▶ **EXTRAIT DU DOCUMENT**
============================================================

16 janvier 2007

Vouloir y croire

Quelques 66 délégations de partis de gauche d’une trentaine de pays sont actuellement réunis à San Salvador, 15 ans après une première rencontre qui s’était tenue à São Paulo.

En tant que hôte, Medardo Gonzalez, du Front de libération nationale Farabundo Marti, a rappelé hier les circonstances de la réunion fondatrice de São Paulo. Le mur de Berlin était tombé, l’Union Soviétique s’était effondrée, les Sandinistes avaient perdu les élections au Nicaragua, Cuba vivait une grave crise économique. Et, des États-Unis, Francis Fukuyama annonçait la fin de l’Histoire.

C’est à cette époque que l’occasion m’avait été donnée d’assister à une sorte de pot entre amis, organisé par un copain en l’honneur de Jorge Amado et Tomas Borges, ancien ministre de l’Intérieur de Daniel Ortega, récemment réélu après une longue éclipse.

Jorge Amado avait improvisé un discours pour récuser la thèse de Francis Fukuyama. « Le bloc communiste s’est certes désintégré, disait-il en substance, mais l’on ne me fera pas avaler que l’Histoire a pris fin tant qu’il y aura, en Amérique latine et ailleurs, des dizaines de millions de personnes ne mangeant pas à leur faim. »

============================================================

▶ **DONNÉES FOURNIES**

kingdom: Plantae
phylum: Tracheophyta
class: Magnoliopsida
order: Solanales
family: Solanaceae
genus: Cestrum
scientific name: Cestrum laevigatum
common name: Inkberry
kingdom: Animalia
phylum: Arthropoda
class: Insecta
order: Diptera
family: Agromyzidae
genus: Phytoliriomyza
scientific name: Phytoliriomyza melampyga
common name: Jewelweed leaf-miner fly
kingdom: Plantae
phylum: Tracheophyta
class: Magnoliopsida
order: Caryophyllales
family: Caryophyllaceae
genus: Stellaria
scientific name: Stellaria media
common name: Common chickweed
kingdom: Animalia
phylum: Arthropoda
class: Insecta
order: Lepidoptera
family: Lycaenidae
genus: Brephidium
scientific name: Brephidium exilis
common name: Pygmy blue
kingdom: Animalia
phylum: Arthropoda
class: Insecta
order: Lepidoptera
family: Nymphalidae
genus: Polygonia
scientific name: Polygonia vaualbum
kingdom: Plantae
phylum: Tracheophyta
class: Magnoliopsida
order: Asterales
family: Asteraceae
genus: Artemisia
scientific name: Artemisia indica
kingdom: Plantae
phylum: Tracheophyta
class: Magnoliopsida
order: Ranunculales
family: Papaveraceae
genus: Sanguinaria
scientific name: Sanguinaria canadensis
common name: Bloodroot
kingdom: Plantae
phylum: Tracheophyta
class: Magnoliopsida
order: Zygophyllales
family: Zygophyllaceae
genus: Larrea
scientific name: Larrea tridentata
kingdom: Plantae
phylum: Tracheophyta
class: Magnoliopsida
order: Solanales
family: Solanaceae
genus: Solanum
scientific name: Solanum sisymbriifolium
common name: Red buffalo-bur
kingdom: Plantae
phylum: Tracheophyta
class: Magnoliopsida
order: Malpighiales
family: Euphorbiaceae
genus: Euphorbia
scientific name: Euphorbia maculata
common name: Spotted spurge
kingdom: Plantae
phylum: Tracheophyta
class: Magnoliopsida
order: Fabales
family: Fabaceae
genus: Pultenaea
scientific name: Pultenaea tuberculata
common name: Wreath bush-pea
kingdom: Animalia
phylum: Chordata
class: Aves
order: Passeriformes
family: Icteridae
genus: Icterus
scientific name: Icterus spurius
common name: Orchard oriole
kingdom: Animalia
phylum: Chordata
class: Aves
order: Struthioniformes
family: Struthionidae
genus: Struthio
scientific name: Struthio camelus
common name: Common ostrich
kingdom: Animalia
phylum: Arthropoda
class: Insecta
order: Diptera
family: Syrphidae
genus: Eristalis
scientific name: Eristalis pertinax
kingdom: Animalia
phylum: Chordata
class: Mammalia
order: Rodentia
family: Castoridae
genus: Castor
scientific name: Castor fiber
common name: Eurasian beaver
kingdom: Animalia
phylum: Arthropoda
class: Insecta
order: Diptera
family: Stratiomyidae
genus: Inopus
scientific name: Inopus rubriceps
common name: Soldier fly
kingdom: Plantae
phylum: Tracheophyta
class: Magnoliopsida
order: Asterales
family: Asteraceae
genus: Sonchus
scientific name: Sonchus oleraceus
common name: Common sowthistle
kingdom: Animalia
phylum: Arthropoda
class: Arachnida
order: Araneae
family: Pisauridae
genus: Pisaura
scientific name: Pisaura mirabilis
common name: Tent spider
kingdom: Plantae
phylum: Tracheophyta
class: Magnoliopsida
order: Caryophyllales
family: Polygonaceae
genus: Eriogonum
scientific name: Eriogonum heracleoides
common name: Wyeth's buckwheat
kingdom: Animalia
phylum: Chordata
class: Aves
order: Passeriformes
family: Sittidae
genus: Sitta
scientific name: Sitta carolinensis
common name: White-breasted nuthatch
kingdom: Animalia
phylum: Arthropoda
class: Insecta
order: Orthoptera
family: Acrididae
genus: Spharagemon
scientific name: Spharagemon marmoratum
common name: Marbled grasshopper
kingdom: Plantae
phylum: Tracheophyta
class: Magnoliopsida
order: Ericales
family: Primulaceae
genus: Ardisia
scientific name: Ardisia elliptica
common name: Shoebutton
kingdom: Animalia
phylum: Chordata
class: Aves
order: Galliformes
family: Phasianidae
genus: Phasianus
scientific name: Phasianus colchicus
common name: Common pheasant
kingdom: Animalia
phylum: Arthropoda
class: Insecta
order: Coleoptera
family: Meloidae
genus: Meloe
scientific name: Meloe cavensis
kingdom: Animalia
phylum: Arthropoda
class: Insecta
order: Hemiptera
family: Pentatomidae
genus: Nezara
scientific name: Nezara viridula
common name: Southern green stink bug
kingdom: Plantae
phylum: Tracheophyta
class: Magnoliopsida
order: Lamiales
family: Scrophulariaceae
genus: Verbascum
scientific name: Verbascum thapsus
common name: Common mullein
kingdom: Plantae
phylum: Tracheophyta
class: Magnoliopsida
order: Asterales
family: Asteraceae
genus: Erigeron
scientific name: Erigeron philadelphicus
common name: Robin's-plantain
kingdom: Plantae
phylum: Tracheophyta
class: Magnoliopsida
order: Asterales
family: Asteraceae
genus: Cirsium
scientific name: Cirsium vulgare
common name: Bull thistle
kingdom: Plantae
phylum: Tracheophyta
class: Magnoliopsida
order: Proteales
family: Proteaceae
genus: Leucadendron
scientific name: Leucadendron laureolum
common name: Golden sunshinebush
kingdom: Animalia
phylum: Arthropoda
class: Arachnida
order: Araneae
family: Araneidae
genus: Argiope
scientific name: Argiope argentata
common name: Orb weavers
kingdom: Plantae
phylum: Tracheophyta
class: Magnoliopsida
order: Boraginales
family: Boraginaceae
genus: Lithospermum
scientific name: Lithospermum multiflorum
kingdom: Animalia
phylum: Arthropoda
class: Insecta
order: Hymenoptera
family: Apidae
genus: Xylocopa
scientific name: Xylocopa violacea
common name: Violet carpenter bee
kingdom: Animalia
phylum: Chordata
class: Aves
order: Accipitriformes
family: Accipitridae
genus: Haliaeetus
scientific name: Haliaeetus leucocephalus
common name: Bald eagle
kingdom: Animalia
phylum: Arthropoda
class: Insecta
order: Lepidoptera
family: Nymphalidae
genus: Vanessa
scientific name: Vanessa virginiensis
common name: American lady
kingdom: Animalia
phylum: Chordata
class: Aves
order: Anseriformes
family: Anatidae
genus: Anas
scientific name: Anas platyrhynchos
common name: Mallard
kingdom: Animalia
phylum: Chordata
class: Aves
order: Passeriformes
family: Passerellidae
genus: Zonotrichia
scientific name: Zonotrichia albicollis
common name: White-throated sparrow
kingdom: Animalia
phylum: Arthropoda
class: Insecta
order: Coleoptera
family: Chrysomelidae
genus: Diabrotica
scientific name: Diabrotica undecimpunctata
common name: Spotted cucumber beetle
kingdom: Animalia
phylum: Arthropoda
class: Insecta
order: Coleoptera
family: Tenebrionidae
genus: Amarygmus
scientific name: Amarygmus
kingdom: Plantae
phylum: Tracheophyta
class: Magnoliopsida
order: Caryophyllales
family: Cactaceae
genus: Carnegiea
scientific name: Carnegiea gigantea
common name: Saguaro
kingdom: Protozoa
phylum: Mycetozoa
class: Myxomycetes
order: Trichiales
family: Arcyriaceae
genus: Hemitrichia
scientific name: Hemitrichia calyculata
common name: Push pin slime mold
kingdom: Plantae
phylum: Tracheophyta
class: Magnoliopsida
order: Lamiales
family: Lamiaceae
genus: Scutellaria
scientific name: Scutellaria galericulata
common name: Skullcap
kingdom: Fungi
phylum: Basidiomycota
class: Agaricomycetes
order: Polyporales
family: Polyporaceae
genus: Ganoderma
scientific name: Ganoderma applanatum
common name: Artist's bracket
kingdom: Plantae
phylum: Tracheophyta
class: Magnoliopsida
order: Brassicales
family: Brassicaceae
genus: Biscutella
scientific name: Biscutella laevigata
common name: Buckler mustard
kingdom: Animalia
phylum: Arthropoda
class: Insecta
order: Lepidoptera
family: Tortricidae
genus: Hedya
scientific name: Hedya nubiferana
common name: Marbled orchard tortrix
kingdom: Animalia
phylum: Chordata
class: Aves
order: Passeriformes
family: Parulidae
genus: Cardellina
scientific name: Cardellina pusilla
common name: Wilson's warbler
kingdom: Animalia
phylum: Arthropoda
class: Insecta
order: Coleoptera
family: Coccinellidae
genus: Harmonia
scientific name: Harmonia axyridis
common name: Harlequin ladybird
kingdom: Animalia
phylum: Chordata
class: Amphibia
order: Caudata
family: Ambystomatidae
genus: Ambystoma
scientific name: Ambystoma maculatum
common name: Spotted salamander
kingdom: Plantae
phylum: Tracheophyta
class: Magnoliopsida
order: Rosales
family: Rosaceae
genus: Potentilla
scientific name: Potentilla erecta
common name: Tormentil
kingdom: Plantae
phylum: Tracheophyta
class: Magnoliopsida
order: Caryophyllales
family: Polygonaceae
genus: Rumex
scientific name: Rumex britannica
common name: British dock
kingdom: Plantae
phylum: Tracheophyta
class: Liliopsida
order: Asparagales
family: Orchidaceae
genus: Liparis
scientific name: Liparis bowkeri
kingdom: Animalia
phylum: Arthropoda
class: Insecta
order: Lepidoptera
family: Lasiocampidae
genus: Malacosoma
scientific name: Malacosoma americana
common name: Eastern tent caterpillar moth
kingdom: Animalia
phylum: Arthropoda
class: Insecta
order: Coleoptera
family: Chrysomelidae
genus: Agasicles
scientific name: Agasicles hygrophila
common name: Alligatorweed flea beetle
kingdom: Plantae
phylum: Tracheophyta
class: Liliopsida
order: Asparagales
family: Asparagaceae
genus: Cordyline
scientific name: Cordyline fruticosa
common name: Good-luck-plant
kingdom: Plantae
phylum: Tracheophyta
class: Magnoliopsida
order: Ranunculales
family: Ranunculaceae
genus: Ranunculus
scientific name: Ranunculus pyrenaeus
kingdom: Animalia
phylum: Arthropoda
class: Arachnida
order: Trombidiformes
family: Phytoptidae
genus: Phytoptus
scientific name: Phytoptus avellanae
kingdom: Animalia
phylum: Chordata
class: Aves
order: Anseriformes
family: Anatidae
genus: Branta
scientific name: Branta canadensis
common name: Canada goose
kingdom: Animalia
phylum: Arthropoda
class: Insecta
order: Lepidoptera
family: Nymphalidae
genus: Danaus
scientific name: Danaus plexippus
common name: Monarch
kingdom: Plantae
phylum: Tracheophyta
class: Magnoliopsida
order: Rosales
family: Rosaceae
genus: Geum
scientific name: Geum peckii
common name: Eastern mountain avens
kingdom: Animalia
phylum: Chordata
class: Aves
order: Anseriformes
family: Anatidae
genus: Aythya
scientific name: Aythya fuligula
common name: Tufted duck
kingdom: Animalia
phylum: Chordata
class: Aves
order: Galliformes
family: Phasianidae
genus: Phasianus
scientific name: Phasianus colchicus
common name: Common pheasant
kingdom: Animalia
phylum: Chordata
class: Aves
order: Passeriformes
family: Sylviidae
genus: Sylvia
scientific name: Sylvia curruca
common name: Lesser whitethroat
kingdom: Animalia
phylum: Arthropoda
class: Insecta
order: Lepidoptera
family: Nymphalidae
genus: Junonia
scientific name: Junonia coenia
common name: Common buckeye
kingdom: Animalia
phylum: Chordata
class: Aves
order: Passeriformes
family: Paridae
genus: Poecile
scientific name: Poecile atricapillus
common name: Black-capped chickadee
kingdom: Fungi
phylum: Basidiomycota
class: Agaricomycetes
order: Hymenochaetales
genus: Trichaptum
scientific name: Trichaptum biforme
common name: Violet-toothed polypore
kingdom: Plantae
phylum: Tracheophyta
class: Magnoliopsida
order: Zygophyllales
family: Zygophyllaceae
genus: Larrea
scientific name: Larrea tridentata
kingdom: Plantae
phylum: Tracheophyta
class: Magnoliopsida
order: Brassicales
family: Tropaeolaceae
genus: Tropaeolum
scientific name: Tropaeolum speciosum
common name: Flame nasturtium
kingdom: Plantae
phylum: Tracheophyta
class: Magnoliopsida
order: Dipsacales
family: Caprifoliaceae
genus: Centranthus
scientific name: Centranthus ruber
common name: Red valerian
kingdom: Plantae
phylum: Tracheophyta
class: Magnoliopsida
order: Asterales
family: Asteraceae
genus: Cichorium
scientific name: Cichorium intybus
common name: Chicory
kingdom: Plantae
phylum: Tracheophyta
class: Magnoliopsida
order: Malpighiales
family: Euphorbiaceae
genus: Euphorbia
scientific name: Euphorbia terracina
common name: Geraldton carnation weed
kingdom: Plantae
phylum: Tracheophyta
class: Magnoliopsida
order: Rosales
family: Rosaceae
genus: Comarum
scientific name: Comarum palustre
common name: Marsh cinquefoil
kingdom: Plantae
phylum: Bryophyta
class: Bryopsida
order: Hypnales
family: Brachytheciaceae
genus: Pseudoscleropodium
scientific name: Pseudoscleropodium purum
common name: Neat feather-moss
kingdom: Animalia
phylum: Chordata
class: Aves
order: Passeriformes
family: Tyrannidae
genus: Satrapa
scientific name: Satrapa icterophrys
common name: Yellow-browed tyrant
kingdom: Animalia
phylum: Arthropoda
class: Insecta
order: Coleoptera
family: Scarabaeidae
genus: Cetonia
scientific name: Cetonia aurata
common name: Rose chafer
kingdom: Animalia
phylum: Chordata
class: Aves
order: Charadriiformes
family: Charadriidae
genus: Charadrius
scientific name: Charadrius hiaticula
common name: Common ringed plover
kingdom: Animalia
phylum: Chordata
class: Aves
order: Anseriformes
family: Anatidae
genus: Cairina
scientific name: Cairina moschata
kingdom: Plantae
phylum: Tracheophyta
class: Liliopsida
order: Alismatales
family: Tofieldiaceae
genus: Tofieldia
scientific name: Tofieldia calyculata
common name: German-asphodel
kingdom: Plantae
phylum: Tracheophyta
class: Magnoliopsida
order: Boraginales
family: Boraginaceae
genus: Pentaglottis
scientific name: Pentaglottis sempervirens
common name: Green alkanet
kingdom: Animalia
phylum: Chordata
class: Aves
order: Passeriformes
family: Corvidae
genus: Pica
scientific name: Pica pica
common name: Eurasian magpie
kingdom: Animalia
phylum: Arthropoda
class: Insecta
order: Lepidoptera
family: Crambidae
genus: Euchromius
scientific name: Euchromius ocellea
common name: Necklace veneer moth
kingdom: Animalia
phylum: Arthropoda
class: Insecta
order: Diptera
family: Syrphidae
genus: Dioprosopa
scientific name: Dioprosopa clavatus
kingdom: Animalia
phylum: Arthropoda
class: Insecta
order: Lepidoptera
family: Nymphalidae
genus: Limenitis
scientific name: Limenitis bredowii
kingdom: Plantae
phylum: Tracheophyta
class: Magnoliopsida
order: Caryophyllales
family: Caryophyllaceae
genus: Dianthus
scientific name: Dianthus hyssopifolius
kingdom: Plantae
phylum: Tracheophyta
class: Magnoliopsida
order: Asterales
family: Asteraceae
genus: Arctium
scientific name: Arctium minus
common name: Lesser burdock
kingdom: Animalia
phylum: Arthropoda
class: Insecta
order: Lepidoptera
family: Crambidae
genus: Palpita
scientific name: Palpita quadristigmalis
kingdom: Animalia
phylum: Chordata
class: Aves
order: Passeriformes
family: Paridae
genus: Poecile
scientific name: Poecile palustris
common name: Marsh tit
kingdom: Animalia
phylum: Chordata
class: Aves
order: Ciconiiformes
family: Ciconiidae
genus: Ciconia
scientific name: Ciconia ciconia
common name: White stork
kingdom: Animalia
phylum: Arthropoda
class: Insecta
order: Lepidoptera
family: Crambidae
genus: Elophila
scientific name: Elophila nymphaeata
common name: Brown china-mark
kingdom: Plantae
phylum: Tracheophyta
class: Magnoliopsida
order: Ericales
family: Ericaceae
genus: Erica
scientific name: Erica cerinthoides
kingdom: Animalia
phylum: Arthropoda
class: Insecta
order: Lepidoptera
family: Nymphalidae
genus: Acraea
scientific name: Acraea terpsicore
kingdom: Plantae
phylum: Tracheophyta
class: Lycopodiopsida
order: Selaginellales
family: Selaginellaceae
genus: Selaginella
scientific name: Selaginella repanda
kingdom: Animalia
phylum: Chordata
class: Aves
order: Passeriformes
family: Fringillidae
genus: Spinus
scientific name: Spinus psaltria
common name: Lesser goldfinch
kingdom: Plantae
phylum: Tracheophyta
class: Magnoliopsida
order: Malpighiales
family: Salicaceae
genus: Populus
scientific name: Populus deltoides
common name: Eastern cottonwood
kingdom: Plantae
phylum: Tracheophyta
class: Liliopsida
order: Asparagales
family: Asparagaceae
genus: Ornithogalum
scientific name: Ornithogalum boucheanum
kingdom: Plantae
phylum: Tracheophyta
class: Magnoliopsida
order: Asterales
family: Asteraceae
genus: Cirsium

============================================================

▶ **ACTIONS À RÉALISER**
1) Traduisez en anglais cette phrase de l'extrait : « Jorge Amado avait improvisé un discours pour récuser la thèse de Francis Fukuyama. »
2) Merci d'indiquer si chaque affirmation concorde avec l'extrait, par oui ou non, en citant les mots décisifs. (a) La rencontre de San Salvador se tient 15 ans après celle de São Paulo. (b) Medardo Gonzalez représente le Front sandiniste. (c) Tomas Borges a été ministre de l'Intérieur de Daniel Ortega.
Ces données n'ont aucun lien avec l'extrait.

▶ **CORRIGÉS DES EXERCICES**
1) Jorge Amado had improvised a speech to refute Francis Fukuyama's thesis.

2)
(a) Oui : « 15 ans après une première rencontre qui s’était tenue à São Paulo ».
(b) Non : « Medardo Gonzalez, du Front de libération nationale Farabundo Marti ».
(c) Oui : « ancien ministre de l’Intérieur de Daniel Ortega ».